Although the salary was half of what they earned here, a lot of them accepted the offer. Mandap clearly remembers the tears of the people who were getting an opportunity to go back to the Philippines. Being called madam again meant a lot to them as they were used to calling their employers madam.

“This symbolises recovering dignity and pride in what they have done,” says Mandap.

The ultimate goal for many Filipino domestic helpers in Hong Kong is to earn enough money to retire in the Philippines. That is also why most Filipinos have reservations about the idea of applying for the right of abode in Hong Kong.

Cynthia Ca Abdon-Tellez, the Director of the Mission for Migrant Workers has lived in Hong Kong for 30 years but has never thought of applying for permanent residency.

Tellez says that for many Filipino domestic helpers, Hong Kong is the most ideal place to work since it is safe, stable and has relatively good labour practices and a greater degree of freedom compared to places like Singapore and Malaysia.

While many Filipino professionals swallow their pride to work as domestic helpers because of the pay, Tellez says some do resent the nature of their jobs.
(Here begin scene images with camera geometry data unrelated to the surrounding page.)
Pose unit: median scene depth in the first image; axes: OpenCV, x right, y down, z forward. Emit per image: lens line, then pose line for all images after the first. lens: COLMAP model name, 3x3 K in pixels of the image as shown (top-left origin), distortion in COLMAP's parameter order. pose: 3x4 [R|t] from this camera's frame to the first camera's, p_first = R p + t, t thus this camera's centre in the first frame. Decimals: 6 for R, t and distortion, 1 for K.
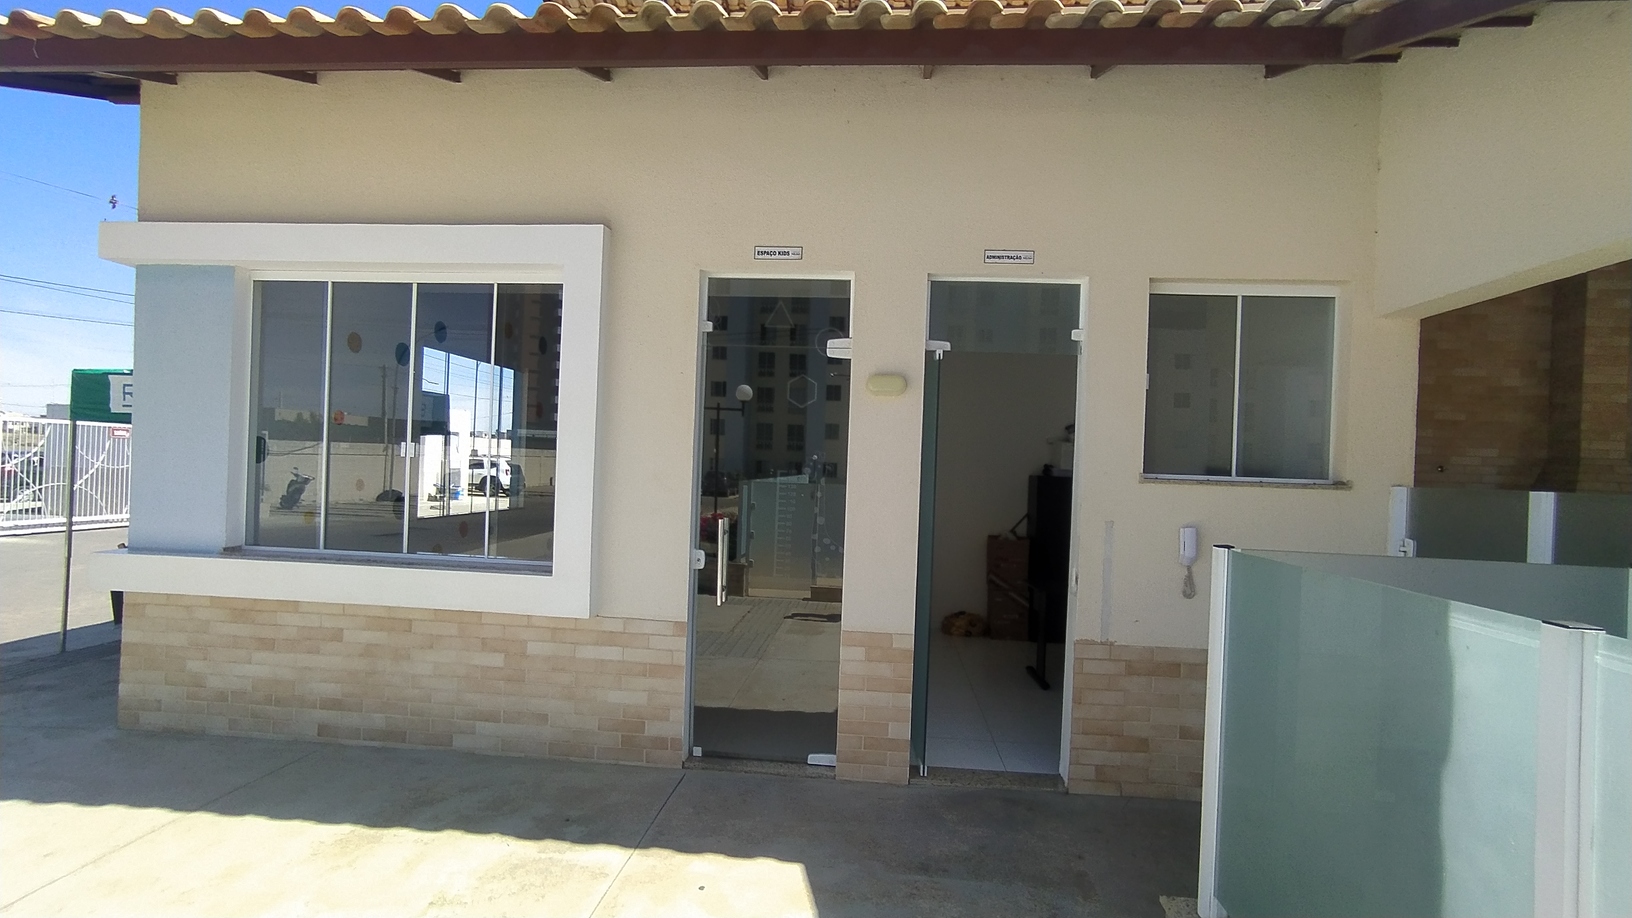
lens RADIAL K [[741.0, 0, 788.5], [0, 741.0, 465.6], [0, 0, 1]] dist [-0.014155, 0.005446]
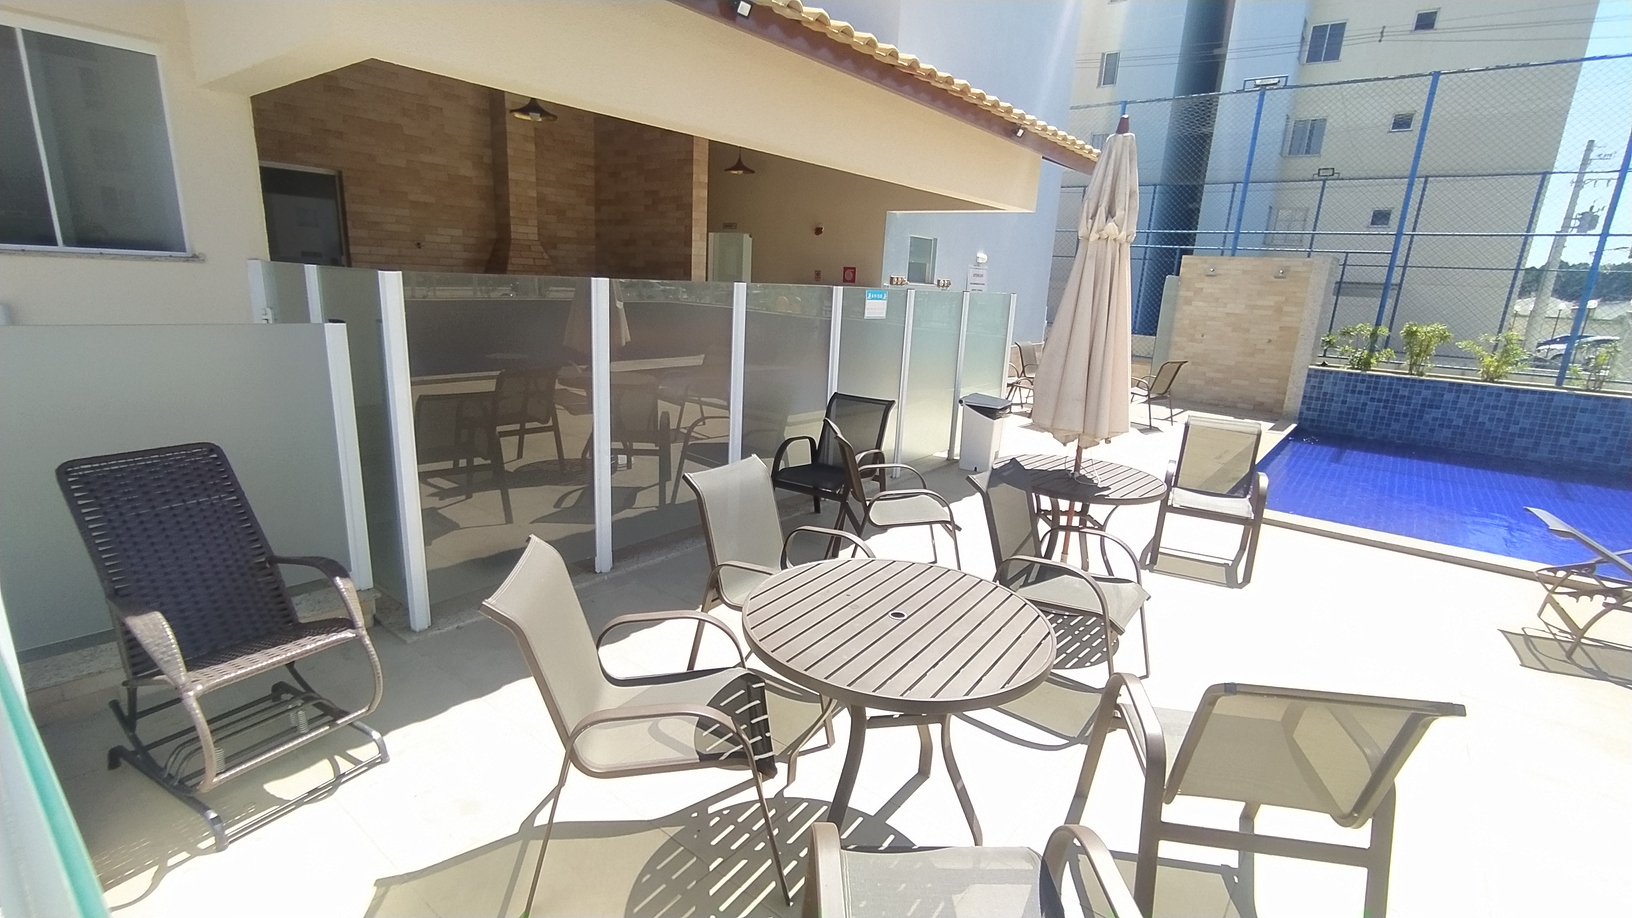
lens RADIAL K [[741.0, 0, 816.7], [0, 741.0, 465.4], [0, 0, 1]] dist [-0.014155, 0.005446]
pose [[0.548974, -0.216318, 0.807362, 0.223512], [-0.030276, 0.960150, 0.277841, -0.004438], [-0.835291, -0.176971, 0.520548, -0.217308]]
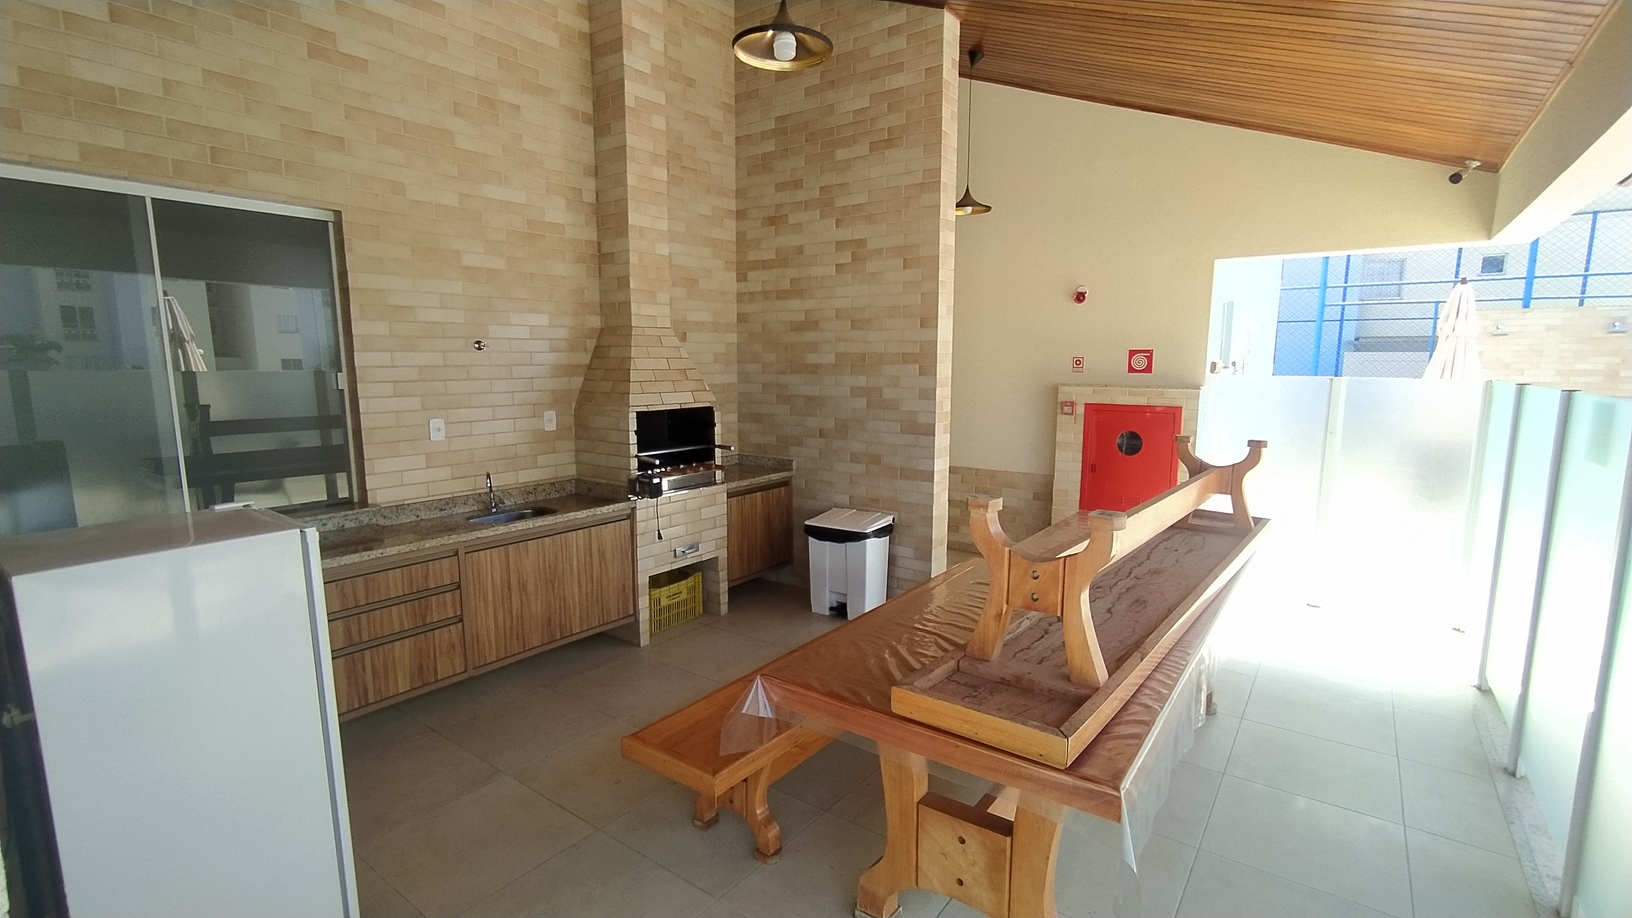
lens RADIAL K [[741.0, 0, 813.2], [0, 741.0, 465.3], [0, 0, 1]] dist [-0.014155, 0.005446]
pose [[0.508038, -0.160884, 0.846176, 0.503377], [0.016209, 0.984013, 0.177360, -0.002073], [-0.861182, -0.076390, 0.502524, 0.442794]]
When asked about what they do in Hong Kong, they do not want to say the word “domestic”. If they know the person asking is also a domestic helper, they will say “like you” instead.

Others embrace the opportunity to become a domestic helper because they see it as a stepping stone. Leanessa Hieroza was recently in Hong Kong visiting her mother, Laru Cantago who is a former domestic helper who now has permanent residency in Hong Kong. Hieroza is a 26 year-old graduate of the University of the Philippines with a job working for a bank in Manila.

Although she has a job in the Philippines, she wants to become a domestic helper in Hong Kong in order to gain the experience she needs to qualify for work as a domestic helper in Canada. There, she would be able to change jobs and earn more in the future.

This shows that not all Filipino domestic workers see the right of abode as their main concern. They see Hong Kong as a workplace rather than their final destination, especially as the city is not considered a desirable place for retirement.

Hieroza’s mother, 50-year-old Laru Cantago gained Hong Kong residency after marrying a Filipino permanent resident in Hong Kong. She currently works for a trading company in Central but she says she wants to go back to the Philippines after she retires. “In Hong Kong, you can only rent a house. In the Philippines, you can own a property,” she explains. “Besides, it is after all my home.”

Including Leanessa, Cantago has three children, all born in the Philippines. Her two sons are grown-up with their own families and she does not plan to bring them here.

Those who want to apply for the right of abode mostly do so because they already have families in Hong Kong, some of them have children who were born here.

Others may want to start their own business here. Arnie R. Montines has lived in Hong Kong for 22 years. The 61 year-old says she feels integrated into Hong Kong’s society and has more friends in Hong Kong than in the Philippines. As a qualified accountant, Montines said that she might start an accounting business and employ local Chinese if she is granted the right of abode. “I will not be a burden. I will never be a burden,” she stressed.

Most Filipinos lead a simple life. “Filipinos are generally very family-oriented and sensitive, emotional people,” says the Mission for Migrant Workers’, Cynthia Tellez. She says most of her compatriots just want to make more money, be happy, and then go home.

The recent court cases over whether or not foreign domestic workers should have the right to apply for permanent residency in Hong Kong have put the territory’s Filipino community in the spotlight, particularly the domestic helpers. Some of the reactions from local Chinese have been hostile. “Discrimination in Hong Kong is very subtle. It is not on the surface but inside the bones,” says Fermi Wong, a social worker and Executive Director of Hong Kong Unison, a group working with ethnic minorities. “Hong Kong is not an international city. It is only an international money-making city.”